To investigate students’ watching intensity, we asked them to describe how they were watching the videos. Over half of the users (60 %) were watching the full video lecture, while the remainders (40 %) were watching specific parts of the video. Figure 18.1, right, summarizes the results of the watching behavior in our study.

To examine any potential effect of (a) video platform type, (b) experience, (c) watching intensity, and (d) video duration, on students’ engagement, t-tests were conducted using the four independent variables (a–d) and users’ engagement (through USE and IU) as dependent.

The results exhibited in Table 18.1 demonstrate a significant effect of platform used on USE, and a nonsignificant effect on IU; a significant effect of experience on USE, and a nonsignificant effect on IU; a nonsignificant effect of watching intensity on USE, and a significant effect on their IU; and a nonsignificant effect of video duration on USE, and a significant effect on IU.

Table 18.1 Testing the effect of usage styles on users’ engagement (through USE and IU)

18.5 Discussion and Conclusions

In this research, we investigated the relationship between students’ engagement (through USE and IU) with their video usage styles. This research revealed that there are usage styles related to students’ engagement.

The study has implications for theory and practice. The findings demonstrate that users with relatively high experience in videos find them to be more useful. Therefore, it is vital to increase novices’ experience; to do so, video platform developers and designers should focus on incorporating social media and other affordances in order to attract more non-experienced users.

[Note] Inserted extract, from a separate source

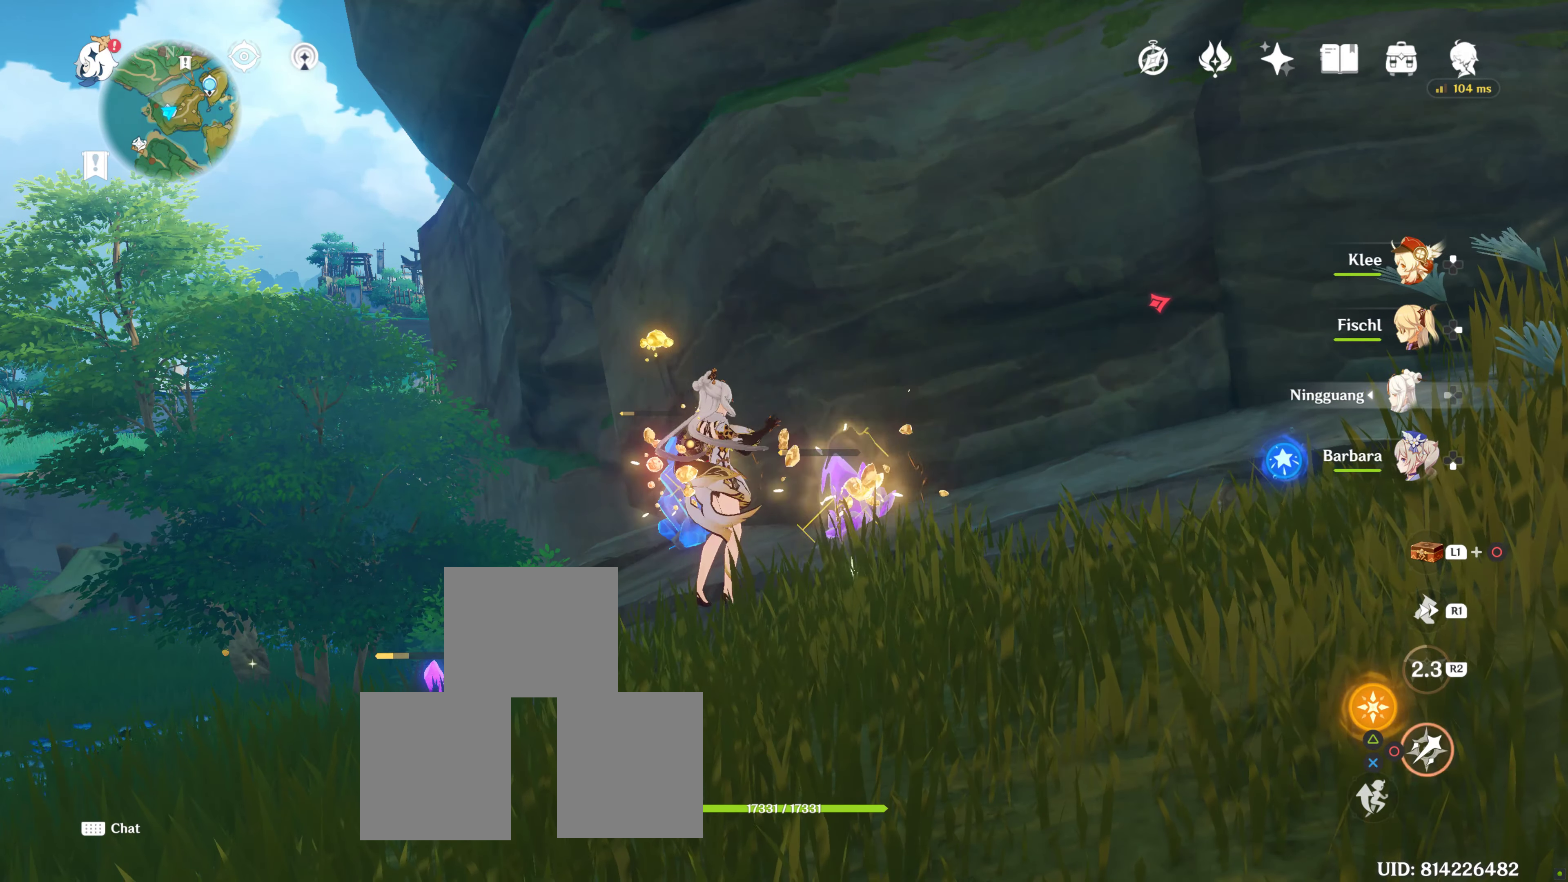
{"buttons": ["SQUARE"], "left_stick": "center", "right_stick": "center", "events": [[50, "CIRCLE", "up"], [134, "CIRCLE", "down"], [250, "CIRCLE", "up"], [434, "SQUARE", "down"]]}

Video-based environment design and development should strive to increase students’ intrinsic motivations and make users feel familiar. For example, the interface and functionalities of the environment should be user-friendly by incorporating standard user-centric design principles. Hence, usability testing and intuitive design on these environments are crucial.

Another important fact that video producers and interaction designers should consider is that many times, short videos are not used consistently, resulting in lower adoption. Hence, although short videos have many uses, student engagement is many times low. Videos are ideal for reviewing and scanning through content; however, motivating users to watch the full videos increases their IU and as a consequence exhibits high engagement. Another important aspect is the possession and maintenance of institutional video environments, or at least to embed videos in an institutional Web site. This is of great importance for students, since we found that they perceive videos provided by an institutional Web site or video-based environment more useful, even when the videos are exactly the same.

Future research would valuably contribute to the understanding of students’ engagement with videos. In addition, it would be interesting to see how other usage styles, such as navigation and video genres, are related to student engagement. In the next step of this ongoing project, we will deliver another video-assisted course via a video environment with detailed analytics functionality. Doing so will allow us to discover important design principles for video-environments and the development of video content; hence, we will be able to identify design and practical aspects for improving students’ engagement with video learning materials.